El autor del «Rock del Dépor» repasa su trayectoria artística y vital
17 oct 2011 . Actualizado a las 12:05 h.Es un histórico del rock coruñés, aunque sus orígenes musicales haya que buscarlos en un Madrid en el que, con 14 años, Francisco Gómez Seijo, más conocido como Gandy, seguía la estela de roqueros de la capital como Burning tocando en la calle. La vida le trajo hasta A Coruña, ciudad de la que se enamoró y en la que decidió quedarse coleccionando amigos, aunque no perdone su visita anual al foro «para ver a los de siempre y tocar un rato». Con 50 años, el autor del Rock del Deportivo -«aquí siempre seré el de la canción del Dépor, y yo encantado», asegura- se mantiene alejado de los escenarios en la medida de lo posible -todavía pica con La Banda del Camión-, y se dedica a facilitar que otros artistas toquen en la ciudad mientras ejerce de padre ejemplar.
-Antes que nada: ¿De dónde viene lo de «Gandy»?
-De Gandingas. En Madrid, donde me crie, te ponían un mote antes de que pisaras el suelo. Como era un graciosete y me sabía muchos chistes me quedó lo de Gandingas. Y menos mal, que así me libré de Culotrapo o alguno peor, que los había. Pero nada que ver con Gandhi, tengo mucho más pelo.
-¿Cómo llega este madrileño hasta A Coruña?
-Como correctivo. En Madrid solo me dedicaba a la guitarra, así que me mandaron aquí con mi abuela, pero de nada sirvió. Seguí componiendo y regresé a Madrid.

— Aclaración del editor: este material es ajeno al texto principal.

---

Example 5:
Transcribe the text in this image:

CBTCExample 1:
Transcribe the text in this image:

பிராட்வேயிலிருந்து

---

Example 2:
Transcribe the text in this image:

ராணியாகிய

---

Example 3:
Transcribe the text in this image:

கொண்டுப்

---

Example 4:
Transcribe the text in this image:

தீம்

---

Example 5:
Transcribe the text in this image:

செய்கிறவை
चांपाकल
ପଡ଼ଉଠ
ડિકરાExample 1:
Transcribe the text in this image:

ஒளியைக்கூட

Aunque terminé volviendo y montando la Casa de las Tortillas y también Cacahüé.
-Recordando aquella época da la impresión de que en A Coruña se cocía algo importante.

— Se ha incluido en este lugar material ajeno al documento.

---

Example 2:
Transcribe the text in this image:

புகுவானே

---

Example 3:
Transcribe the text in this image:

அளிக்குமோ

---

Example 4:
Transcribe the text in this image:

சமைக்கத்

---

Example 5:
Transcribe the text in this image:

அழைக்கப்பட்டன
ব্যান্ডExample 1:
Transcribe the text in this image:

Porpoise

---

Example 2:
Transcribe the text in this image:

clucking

-Es que así era, había grupos, había locales dispuestos a tener música en directo... Aunque no se hiciese del modo correcto. Era todo un poco caótico.
-«Rock Marino» ayudó en cierto modo a poner orden. ¿Qué fue de aquella iniciativa?
-Es cierto que puso cordura y enseñó a hacer conciertos en tiempo y forma, de modo que se evitaban las quejas de los vecinos y las esperas para ver a un artista. Fue una historia bonita que sirvió a muchos grupos locales para darse a conocer. Ojalá algún día se retome.
-En aquellos días falleció Tato, el bajista de Cacahüé.
-Aquello fue muy traumático. Teníamos la sensación de que se había acabado todo. De hecho, cerré la tortillería y me volví a Madrid, donde formé GandYMalacara con grandes músicos. Pero regresé, porque no triunfó. Le gustábamos a todos menos a los que les teníamos que gustar. Y ahí es donde tuve a mi primera hija y me dije: hasta aquí hemos llegado. Me quité los pendientes, me corté el pelo... Hasta que me invitaron a tocar en un camión unos años después (risas).
-¿No le ha quedado la espina de haberlo intentado de nuevo?
-A veces me lo planteo, pero realmente quería formar una familia y aquello conllevaba mucha noche, mucha desesperación al ver que no sale. Si lo llevas dentro, la música incluso puede doler. Ahora, el gusanillo lo mato con la Banda del Camión, que es más una reunión de amigos que otra cosa, aunque seguimos ensayando cada jueves. Pero es que todos venimos de la música y es nuestro modo de quedar. No sabemos hacer otra cosa.